COMPLETE O SEGUINTE:
[1] Segundo o trecho sobre Marx, com que novo título a segunda edição de Marx - Vida e Obra foi lançada?
[2] Atualize o trecho sobre Marx: reproduza a parte que começa em "Professor emérito de" e segue até "Marxismo (L&PM Pocket)", substituindo "emérito" por "aposentado".

TRECHO DA PÁGINA:
======

Marx no tempo da dispersão

[A statue of Karl Marx.
Moscow, 1961. James
Whitmore. Life]

O Estado de S. Paulo
Aliás
11 out. 2009

José Arthur Giannotti

Professor emérito de filosofia da USP e pesquisador do Cebrap. É autor, entre outros, de Trabalho e Reflexão e Origens da Dialética do Trabalho. Este texto é o prefácio à segunda edição do livro Marx - Vida e Obra, agora renomeado Marx - Além do Marxismo (L&PM Pocket)




Minha obsessão em estudar Marx como clássico sempre esteve ligada ao projeto de examinar suas teses em vista das aberturas teóricas e práticas que propiciam. Nunca as vi como um sistema fechado, até mesmo O Capital, sua obra máxima, atira em várias direções, e tenho fortes suspeitas de que não foi por falta de tempo que restou inacabada.

======

(Dados de texto extraídos da página)
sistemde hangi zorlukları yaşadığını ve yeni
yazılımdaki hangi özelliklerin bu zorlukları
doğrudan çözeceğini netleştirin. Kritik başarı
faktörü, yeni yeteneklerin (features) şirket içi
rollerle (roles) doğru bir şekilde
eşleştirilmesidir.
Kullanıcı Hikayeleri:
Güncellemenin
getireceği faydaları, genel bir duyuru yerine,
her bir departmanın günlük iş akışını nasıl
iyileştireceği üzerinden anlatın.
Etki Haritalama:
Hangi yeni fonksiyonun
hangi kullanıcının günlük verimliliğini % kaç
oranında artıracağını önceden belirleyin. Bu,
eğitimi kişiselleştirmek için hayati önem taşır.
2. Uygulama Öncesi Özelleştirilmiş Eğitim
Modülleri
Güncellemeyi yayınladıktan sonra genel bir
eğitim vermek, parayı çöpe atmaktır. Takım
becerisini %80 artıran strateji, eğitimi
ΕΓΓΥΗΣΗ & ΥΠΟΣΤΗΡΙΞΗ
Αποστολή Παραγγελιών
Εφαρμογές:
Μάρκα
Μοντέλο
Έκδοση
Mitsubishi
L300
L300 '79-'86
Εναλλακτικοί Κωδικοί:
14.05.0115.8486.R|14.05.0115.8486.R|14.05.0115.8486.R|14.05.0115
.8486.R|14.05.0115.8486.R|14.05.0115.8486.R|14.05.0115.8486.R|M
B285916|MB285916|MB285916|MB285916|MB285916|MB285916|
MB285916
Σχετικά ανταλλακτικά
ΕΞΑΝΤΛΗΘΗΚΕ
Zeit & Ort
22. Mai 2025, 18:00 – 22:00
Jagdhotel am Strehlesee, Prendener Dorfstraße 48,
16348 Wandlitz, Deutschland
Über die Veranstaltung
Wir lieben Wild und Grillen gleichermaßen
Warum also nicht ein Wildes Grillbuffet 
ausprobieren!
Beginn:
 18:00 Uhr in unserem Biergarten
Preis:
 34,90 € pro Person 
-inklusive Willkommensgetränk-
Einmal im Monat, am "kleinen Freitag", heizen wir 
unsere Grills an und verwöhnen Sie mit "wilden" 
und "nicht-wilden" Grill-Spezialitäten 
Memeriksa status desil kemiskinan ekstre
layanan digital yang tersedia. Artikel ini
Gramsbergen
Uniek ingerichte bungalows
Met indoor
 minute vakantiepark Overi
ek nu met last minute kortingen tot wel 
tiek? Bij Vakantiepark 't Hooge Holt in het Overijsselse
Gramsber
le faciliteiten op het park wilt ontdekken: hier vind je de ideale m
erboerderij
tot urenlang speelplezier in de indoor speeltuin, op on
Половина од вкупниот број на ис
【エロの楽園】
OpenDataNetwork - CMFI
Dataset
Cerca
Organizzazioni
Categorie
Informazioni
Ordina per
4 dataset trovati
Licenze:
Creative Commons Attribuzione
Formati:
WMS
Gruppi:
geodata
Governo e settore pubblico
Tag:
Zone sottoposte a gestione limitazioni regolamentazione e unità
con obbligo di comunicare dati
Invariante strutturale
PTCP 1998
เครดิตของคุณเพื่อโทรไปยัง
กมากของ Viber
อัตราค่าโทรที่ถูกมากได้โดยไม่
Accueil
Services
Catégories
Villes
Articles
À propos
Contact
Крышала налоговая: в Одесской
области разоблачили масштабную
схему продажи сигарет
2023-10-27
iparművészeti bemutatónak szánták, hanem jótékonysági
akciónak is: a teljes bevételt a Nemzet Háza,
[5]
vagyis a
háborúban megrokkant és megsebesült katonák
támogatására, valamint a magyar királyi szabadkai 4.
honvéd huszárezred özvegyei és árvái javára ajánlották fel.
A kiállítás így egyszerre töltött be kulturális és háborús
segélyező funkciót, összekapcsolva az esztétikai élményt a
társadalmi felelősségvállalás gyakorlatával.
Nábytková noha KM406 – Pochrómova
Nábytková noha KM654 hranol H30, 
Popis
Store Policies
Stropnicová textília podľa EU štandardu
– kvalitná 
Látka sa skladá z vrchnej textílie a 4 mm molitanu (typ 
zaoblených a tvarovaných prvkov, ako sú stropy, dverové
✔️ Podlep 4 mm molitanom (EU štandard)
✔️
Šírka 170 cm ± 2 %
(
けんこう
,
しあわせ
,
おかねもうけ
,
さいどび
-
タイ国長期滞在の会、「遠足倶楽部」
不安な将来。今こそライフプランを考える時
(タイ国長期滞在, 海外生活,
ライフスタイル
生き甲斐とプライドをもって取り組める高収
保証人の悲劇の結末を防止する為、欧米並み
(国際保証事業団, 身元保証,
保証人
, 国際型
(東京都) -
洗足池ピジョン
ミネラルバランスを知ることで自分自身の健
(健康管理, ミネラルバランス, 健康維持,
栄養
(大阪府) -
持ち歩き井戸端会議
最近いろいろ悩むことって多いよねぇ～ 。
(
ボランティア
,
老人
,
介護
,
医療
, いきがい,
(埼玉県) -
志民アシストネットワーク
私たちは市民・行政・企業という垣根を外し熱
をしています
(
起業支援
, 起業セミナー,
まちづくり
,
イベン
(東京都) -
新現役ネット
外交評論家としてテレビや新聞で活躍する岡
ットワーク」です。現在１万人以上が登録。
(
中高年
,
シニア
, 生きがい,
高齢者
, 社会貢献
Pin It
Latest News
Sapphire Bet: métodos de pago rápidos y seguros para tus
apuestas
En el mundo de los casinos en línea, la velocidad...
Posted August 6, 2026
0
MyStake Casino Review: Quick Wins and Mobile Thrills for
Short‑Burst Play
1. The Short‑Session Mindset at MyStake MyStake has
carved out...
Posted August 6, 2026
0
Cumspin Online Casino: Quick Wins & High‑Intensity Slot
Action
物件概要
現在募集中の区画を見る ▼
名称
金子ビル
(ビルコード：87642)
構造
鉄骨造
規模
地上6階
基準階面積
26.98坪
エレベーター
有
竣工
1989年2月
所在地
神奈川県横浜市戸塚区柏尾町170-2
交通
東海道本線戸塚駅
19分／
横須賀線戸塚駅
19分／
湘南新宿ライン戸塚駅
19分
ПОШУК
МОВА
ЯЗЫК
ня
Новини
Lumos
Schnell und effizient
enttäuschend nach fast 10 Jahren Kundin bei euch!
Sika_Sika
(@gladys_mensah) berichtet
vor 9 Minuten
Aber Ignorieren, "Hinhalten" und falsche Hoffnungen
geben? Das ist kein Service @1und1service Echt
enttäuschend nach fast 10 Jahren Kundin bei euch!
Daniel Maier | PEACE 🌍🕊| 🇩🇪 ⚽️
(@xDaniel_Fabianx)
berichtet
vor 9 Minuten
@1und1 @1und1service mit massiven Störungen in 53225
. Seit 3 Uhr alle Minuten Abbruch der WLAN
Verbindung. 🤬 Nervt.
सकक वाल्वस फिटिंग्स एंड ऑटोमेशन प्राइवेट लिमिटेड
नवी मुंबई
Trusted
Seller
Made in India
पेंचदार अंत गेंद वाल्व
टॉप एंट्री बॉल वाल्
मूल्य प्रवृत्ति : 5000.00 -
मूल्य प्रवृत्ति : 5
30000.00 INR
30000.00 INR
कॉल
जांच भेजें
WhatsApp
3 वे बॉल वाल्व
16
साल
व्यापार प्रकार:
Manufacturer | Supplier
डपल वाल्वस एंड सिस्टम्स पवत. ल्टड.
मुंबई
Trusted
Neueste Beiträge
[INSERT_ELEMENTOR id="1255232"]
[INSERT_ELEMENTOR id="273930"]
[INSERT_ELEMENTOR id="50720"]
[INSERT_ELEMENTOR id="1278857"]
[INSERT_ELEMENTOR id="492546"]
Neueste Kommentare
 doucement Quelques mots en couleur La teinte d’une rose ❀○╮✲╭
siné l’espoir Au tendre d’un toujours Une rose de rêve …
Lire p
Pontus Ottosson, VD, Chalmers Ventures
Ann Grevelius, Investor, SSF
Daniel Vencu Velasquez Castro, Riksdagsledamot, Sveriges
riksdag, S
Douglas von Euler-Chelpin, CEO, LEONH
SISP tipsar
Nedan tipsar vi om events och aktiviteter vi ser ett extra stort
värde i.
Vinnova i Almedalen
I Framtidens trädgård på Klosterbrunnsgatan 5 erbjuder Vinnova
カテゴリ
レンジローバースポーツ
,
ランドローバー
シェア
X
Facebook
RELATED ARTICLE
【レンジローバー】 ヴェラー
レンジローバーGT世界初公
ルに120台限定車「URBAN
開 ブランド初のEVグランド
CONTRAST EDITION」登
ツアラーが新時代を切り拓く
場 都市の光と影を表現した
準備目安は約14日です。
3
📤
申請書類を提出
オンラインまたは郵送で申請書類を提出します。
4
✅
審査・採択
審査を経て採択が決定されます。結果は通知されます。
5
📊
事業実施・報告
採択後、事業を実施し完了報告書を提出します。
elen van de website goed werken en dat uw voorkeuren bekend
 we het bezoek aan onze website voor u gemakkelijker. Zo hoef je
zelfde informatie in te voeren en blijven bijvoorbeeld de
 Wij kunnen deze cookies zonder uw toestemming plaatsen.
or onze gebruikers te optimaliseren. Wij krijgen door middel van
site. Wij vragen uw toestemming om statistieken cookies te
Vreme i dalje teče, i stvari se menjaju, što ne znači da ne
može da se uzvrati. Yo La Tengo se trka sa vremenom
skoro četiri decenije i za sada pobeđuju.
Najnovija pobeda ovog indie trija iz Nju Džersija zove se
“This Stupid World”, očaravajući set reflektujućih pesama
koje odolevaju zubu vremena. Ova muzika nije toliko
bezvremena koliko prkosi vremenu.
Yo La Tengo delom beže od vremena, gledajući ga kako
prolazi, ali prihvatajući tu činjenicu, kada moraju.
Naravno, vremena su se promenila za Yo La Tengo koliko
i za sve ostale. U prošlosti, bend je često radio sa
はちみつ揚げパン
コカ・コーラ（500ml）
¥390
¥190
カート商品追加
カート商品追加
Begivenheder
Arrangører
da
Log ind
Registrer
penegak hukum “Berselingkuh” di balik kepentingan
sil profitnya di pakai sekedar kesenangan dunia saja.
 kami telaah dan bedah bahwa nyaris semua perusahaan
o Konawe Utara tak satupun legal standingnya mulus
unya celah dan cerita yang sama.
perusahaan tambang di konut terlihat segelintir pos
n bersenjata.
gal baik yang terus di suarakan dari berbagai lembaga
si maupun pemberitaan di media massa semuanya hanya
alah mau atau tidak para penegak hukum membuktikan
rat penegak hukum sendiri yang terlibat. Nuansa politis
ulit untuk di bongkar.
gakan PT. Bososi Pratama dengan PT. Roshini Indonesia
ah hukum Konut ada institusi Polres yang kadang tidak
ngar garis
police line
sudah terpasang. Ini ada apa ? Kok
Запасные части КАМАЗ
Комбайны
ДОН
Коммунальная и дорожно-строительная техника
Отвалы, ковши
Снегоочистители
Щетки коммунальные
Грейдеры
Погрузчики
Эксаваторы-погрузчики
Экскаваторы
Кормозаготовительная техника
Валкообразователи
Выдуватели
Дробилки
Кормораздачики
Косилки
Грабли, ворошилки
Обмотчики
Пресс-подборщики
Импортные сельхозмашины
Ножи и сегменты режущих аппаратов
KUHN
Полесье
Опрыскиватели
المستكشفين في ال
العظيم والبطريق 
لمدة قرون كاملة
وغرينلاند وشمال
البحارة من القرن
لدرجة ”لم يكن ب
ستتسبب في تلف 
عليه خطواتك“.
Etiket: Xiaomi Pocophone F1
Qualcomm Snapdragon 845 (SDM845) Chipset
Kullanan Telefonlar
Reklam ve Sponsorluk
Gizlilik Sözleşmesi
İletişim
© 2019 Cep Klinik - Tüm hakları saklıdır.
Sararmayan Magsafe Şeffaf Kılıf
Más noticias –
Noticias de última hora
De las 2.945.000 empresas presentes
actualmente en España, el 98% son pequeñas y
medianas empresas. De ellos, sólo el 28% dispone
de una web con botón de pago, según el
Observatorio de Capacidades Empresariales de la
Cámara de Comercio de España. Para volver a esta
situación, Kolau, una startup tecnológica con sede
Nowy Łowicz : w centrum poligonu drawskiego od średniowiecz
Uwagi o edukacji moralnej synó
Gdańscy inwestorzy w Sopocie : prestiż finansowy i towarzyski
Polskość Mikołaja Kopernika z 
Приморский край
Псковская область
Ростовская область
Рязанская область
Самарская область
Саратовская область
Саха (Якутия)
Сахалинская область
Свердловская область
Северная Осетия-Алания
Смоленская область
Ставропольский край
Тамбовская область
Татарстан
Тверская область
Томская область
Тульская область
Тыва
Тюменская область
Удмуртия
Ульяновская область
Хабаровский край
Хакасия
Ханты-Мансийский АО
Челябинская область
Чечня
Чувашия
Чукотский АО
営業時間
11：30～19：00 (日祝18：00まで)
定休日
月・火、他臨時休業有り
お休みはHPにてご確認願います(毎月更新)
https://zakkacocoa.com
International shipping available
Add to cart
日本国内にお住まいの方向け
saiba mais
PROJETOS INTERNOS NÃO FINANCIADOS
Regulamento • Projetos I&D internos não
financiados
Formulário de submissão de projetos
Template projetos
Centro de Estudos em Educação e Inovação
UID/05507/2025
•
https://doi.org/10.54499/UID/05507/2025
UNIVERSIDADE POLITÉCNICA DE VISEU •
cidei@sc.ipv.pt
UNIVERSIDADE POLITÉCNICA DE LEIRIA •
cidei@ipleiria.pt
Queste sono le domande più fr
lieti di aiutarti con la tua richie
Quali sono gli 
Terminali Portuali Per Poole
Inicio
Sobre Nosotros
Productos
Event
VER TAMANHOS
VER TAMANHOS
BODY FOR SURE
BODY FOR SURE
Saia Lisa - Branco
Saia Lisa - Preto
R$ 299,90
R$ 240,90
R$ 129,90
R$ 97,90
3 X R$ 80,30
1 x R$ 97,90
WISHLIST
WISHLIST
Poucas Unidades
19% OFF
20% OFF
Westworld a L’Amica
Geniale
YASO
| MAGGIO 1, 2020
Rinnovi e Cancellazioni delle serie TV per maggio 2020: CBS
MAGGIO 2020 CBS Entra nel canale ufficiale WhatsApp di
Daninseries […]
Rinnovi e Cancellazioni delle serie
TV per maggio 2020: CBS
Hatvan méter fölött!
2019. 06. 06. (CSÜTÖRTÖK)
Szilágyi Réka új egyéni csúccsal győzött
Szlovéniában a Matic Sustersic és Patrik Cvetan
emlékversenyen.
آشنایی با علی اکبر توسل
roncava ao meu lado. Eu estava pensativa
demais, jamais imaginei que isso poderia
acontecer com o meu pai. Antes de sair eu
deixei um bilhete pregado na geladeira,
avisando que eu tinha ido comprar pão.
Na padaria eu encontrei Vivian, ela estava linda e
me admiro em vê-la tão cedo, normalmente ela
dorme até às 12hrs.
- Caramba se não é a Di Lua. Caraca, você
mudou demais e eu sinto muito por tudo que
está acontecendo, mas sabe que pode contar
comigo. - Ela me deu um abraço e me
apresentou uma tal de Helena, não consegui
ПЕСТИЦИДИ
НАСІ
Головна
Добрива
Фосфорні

======

RESPOSTAS DAS TAREFAS:
[1] Marx - Além do Marxismo.

[2]
Professor aposentado de filosofia da USP e pesquisador do Cebrap. É autor, entre outros, de Trabalho e Reflexão e Origens da Dialética do Trabalho. Este texto é o prefácio à segunda edição do livro Marx - Vida e Obra, agora renomeado Marx - Além do Marxismo (L&PM Pocket)